Trecho selecionado:

..........

Mas qual o verdadeiro motivo de todos esses “ataques” às, literalmente, grandes atletas de fisiculturismo? Provavelmente, o motivo comercial. As competições nada mais são que, como a grande maioria dos esportes profissionais, produtos de entretenimento para gerar lucros aos organizadores. Os eventos femininos estavam tendo resultados insatisfatórios de audiência e venda de ingressos, e, numa decisão administrativa, optaram por desviar a categoria feminina que de certo modo, era menos aceita pelo público em geral. Reitera-se que existe um crescimento do esporte em geral, inclusive no Brasil, mas está focado em outras categorias femininas.

A popularização do fisiculturismo, bem como os incentivos à sua prática, anda de mãos dadas com a influência das redes sociais, como o Instagram. Na rede, imagens têm o papel central, e os corpos são parte importante disso. Nesse sentido, a vasta gama de influenciadores digitais abrange maciçamente o mercado fitness, que aproxima as pessoas do esporte à medida que crescem as preocupações estéticas. Porém, definitivamente existe uma separação entre a prática do culturismo, e uma busca por padrões de beleza promovidos na internet.

..........

Sua tarefa: Dê sequência ao trecho sobre fisiculturismo, começando logo após a última frase. As linhas abaixo vêm de outra fonte.

Dados armazenados:
..........

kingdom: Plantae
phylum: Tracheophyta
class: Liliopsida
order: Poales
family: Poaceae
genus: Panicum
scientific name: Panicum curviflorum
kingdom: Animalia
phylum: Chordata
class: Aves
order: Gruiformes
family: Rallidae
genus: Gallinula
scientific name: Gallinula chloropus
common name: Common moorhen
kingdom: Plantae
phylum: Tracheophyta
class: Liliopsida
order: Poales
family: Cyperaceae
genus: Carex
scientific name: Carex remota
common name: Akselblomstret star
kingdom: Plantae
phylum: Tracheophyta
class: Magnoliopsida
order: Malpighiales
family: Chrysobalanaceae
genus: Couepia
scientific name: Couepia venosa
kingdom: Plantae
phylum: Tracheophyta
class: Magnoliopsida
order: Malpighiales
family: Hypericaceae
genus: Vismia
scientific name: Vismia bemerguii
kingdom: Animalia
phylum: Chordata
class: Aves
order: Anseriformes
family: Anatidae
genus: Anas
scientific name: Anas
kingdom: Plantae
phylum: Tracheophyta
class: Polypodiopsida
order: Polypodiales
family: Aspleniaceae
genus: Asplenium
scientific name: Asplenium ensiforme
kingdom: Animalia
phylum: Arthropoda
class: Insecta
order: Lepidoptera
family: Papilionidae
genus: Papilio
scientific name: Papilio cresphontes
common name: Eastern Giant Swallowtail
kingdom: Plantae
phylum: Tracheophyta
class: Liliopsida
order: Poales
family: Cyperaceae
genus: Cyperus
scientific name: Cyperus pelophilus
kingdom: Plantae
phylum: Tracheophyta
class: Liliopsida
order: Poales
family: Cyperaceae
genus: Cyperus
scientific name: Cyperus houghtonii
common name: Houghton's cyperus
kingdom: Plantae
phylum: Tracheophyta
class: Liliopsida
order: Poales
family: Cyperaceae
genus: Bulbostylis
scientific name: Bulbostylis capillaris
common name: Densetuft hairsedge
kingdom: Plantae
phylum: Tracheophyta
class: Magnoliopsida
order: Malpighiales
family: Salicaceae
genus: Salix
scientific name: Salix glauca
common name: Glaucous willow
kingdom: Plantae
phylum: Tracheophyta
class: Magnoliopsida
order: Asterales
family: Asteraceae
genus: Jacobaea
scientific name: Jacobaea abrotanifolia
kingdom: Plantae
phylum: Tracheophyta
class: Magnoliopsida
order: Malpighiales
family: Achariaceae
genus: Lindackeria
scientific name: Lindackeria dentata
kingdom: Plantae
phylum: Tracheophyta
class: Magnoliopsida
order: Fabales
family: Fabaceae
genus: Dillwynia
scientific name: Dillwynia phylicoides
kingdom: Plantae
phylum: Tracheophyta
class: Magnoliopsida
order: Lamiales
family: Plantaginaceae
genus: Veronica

..........

Resposta da tarefa:
Dito isso, a relação entre os influenciadores e o crescimento do esporte acontece na medida em que esses divulgam grandes eventos do ramo, assim como marcas que fomentam essas competições, como por exemplo, da nutrição esportiva. Além disso, as competições de fisiculturismo muitas vezes servem como autopromoção para profissionais da área da saúde e educação física, que usam o próprio corpo nos palcos como forma de credibilizar seus serviços.

Portanto, apesar da linha que divide o estilo de vida fitness e a prática profissional do fisiculturismo, ambos são engrenagens que se complementam. O primeiro, muito popular nas mídias sociais, contribui cada vez mais para o crescimento e a aceitação do segundo. E o profissional oferece uma plataforma para os influenciadores que desejam competir e ganhar mais notoriedade.

O que o futuro reserva para o fisiculturismo? E para as fisiculturistas mais musculosas? E para o estilo de vida fitness nas redes sociais? É uma incógnita, com toda certeza, e a previsão do futuro é uma arte de incerteza. Mas deve-se notar que o mundo hoje caminha para uma maior aceitação de corpos não-padrão (sendo isso uma boa notícia para as musculosas atletas) assim como uma maior adoção de um estilo de vida ativo. E, como dito antes, o fisiculturismo e as redes sociais, quando feitas com intenções não maliciosas, são engrenagens que trabalham juntas, podendo gerar resultados interessantes e promover muito o esporte. Definitivamente vale a pena acompanhar o futuro do fisiculturismo.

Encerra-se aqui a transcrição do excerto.